§ DESCRIPTION OF THE TASK: Output the listing below, keeping each line exactly as it stands.

§ INPUT RECORDS:
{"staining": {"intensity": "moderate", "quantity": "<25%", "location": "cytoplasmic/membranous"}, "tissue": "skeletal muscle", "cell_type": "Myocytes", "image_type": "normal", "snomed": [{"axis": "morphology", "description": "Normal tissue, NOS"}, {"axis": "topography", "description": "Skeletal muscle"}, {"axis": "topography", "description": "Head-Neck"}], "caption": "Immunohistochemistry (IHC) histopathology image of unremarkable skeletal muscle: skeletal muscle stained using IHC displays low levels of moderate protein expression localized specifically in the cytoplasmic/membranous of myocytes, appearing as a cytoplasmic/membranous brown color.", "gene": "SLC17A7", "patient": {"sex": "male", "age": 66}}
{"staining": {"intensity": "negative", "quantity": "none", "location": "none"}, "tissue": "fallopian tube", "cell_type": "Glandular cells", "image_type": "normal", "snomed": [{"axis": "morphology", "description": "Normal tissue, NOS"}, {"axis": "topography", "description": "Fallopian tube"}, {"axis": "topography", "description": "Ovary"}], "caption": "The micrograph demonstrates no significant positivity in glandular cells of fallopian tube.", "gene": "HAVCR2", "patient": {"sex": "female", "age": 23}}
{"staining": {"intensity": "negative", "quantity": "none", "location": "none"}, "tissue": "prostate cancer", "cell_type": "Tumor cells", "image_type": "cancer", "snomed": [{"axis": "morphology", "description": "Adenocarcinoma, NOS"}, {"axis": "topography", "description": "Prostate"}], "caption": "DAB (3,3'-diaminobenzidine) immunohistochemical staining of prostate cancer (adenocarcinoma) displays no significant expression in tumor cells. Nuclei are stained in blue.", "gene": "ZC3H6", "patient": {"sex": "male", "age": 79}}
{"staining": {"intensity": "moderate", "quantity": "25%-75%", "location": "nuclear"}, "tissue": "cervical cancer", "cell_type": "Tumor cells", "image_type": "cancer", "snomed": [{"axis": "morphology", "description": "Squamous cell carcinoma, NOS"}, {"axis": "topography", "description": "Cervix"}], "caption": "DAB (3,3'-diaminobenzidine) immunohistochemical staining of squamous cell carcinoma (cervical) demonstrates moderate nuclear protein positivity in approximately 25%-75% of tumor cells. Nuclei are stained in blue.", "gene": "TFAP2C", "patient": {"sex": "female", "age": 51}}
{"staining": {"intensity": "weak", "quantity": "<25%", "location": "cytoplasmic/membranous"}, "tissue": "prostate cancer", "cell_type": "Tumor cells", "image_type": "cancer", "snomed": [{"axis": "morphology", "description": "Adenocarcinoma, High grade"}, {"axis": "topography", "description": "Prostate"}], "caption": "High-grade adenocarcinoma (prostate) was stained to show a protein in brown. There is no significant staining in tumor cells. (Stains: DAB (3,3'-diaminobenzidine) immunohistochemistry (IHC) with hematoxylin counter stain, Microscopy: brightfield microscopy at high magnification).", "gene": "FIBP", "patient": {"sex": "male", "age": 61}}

§ ANSWER FOR THIS EXERCISE:
{"staining": {"intensity": "moderate", "quantity": "<25%", "location": "cytoplasmic/membranous"}, "tissue": "skeletal muscle", "cell_type": "Myocytes", "image_type": "normal", "snomed": [{"axis": "morphology", "description": "Normal tissue, NOS"}, {"axis": "topography", "description": "Skeletal muscle"}, {"axis": "topography", "description": "Head-Neck"}], "caption": "Immunohistochemistry (IHC) histopathology image of unremarkable skeletal muscle: skeletal muscle stained using IHC displays low levels of moderate protein expression localized specifically in the cytoplasmic/membranous of myocytes, appearing as a cytoplasmic/membranous brown color.", "gene": "SLC17A7", "patient": {"sex": "male", "age": 66}}
{"staining": {"intensity": "negative", "quantity": "none", "location": "none"}, "tissue": "fallopian tube", "cell_type": "Glandular cells", "image_type": "normal", "snomed": [{"axis": "morphology", "description": "Normal tissue, NOS"}, {"axis": "topography", "description": "Fallopian tube"}, {"axis": "topography", "description": "Ovary"}], "caption": "The micrograph demonstrates no significant positivity in glandular cells of fallopian tube.", "gene": "HAVCR2", "patient": {"sex": "female", "age": 23}}
{"staining": {"intensity": "negative", "quantity": "none", "location": "none"}, "tissue": "prostate cancer", "cell_type": "Tumor cells", "image_type": "cancer", "snomed": [{"axis": "morphology", "description": "Adenocarcinoma, NOS"}, {"axis": "topography", "description": "Prostate"}], "caption": "DAB (3,3'-diaminobenzidine) immunohistochemical staining of prostate cancer (adenocarcinoma) displays no significant expression in tumor cells. Nuclei are stained in blue.", "gene": "ZC3H6", "patient": {"sex": "male", "age": 79}}
{"staining": {"intensity": "moderate", "quantity": "25%-75%", "location": "nuclear"}, "tissue": "cervical cancer", "cell_type": "Tumor cells", "image_type": "cancer", "snomed": [{"axis": "morphology", "description": "Squamous cell carcinoma, NOS"}, {"axis": "topography", "description": "Cervix"}], "caption": "DAB (3,3'-diaminobenzidine) immunohistochemical staining of squamous cell carcinoma (cervical) demonstrates moderate nuclear protein positivity in approximately 25%-75% of tumor cells. Nuclei are stained in blue.", "gene": "TFAP2C", "patient": {"sex": "female", "age": 51}}
{"staining": {"intensity": "weak", "quantity": "<25%", "location": "cytoplasmic/membranous"}, "tissue": "prostate cancer", "cell_type": "Tumor cells", "image_type": "cancer", "snomed": [{"axis": "morphology", "description": "Adenocarcinoma, High grade"}, {"axis": "topography", "description": "Prostate"}], "caption": "High-grade adenocarcinoma (prostate) was stained to show a protein in brown. There is no significant staining in tumor cells. (Stains: DAB (3,3'-diaminobenzidine) immunohistochemistry (IHC) with hematoxylin counter stain, Microscopy: brightfield microscopy at high magnification).", "gene": "FIBP", "patient": {"sex": "male", "age": 61}}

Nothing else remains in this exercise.